▶ [PROBLEM REQUIREMENTS]: Return all of the lines below word for word, but leave the pictures out of your answer.

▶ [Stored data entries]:
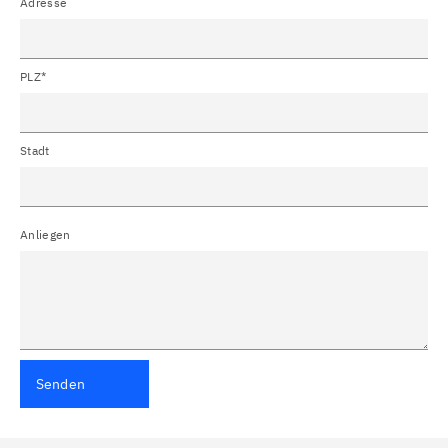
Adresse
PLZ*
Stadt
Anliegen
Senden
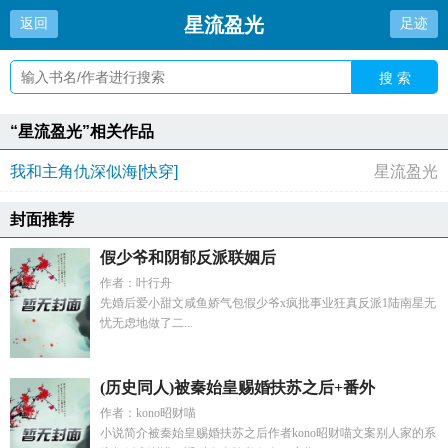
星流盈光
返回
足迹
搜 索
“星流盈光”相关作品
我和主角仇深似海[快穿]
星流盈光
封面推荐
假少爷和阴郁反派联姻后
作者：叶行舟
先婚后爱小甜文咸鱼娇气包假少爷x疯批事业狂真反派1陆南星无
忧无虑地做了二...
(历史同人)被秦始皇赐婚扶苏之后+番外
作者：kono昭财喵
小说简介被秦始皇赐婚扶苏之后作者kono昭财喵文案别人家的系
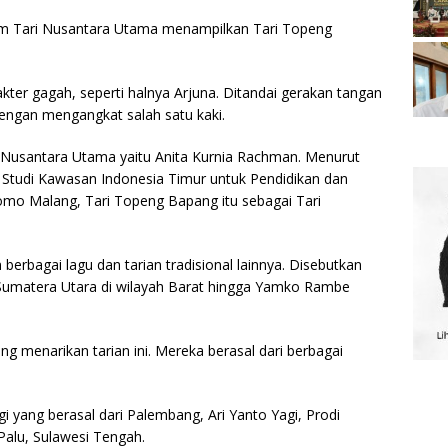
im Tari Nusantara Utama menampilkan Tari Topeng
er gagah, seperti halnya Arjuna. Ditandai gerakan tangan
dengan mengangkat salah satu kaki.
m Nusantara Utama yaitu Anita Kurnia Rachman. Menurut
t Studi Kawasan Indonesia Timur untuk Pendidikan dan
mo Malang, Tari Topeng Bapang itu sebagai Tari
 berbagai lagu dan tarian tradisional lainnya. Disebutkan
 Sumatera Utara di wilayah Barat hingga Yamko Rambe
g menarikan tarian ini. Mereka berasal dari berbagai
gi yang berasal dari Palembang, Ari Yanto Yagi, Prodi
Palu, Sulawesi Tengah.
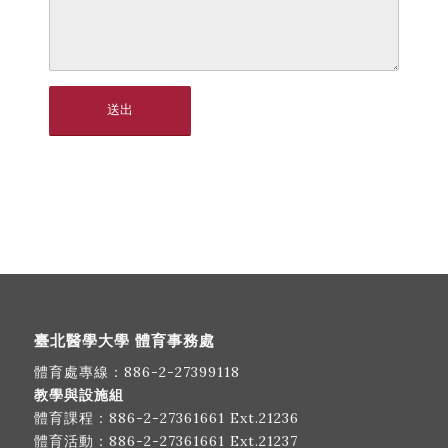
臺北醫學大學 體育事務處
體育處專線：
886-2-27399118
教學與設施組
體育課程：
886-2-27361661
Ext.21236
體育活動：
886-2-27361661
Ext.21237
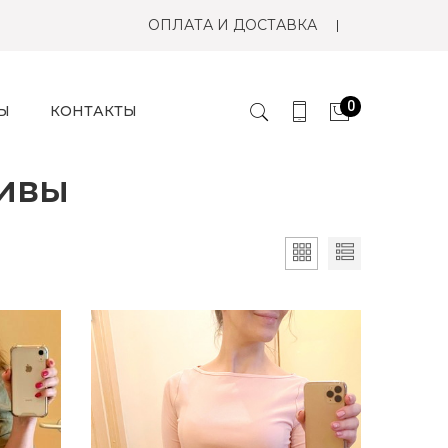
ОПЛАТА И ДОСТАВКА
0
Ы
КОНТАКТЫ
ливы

▶ [RESPONSE BELOW]:
Adresse
PLZ*
Stadt
Anliegen
Senden
星流盈光
返回
足迹
搜 索
“星流盈光”相关作品
我和主角仇深似海[快穿]
星流盈光
封面推荐
假少爷和阴郁反派联姻后
作者：叶行舟
先婚后爱小甜文咸鱼娇气包假少爷x疯批事业狂真反派1陆南星无
忧无虑地做了二...
(历史同人)被秦始皇赐婚扶苏之后+番外
作者：kono昭财喵
小说简介被秦始皇赐婚扶苏之后作者kono昭财喵文案别人家的系
im Tari Nusantara Utama menampilkan Tari Topeng
er gagah, seperti halnya Arjuna. Ditandai gerakan tangan
dengan mengangkat salah satu kaki.
m Nusantara Utama yaitu Anita Kurnia Rachman. Menurut
t Studi Kawasan Indonesia Timur untuk Pendidikan dan
mo Malang, Tari Topeng Bapang itu sebagai Tari
 berbagai lagu dan tarian tradisional lainnya. Disebutkan
 Sumatera Utara di wilayah Barat hingga Yamko Rambe
g menarikan tarian ini. Mereka berasal dari berbagai
gi yang berasal dari Palembang, Ari Yanto Yagi, Prodi
Palu, Sulawesi Tengah.
臺北醫學大學 體育事務處
體育處專線：
886-2-27399118
教學與設施組
體育課程：
886-2-27361661
Ext.21236
體育活動：
886-2-27361661
Ext.21237
ОПЛАТА И ДОСТАВКА
0
Ы
КОНТАКТЫ
ливы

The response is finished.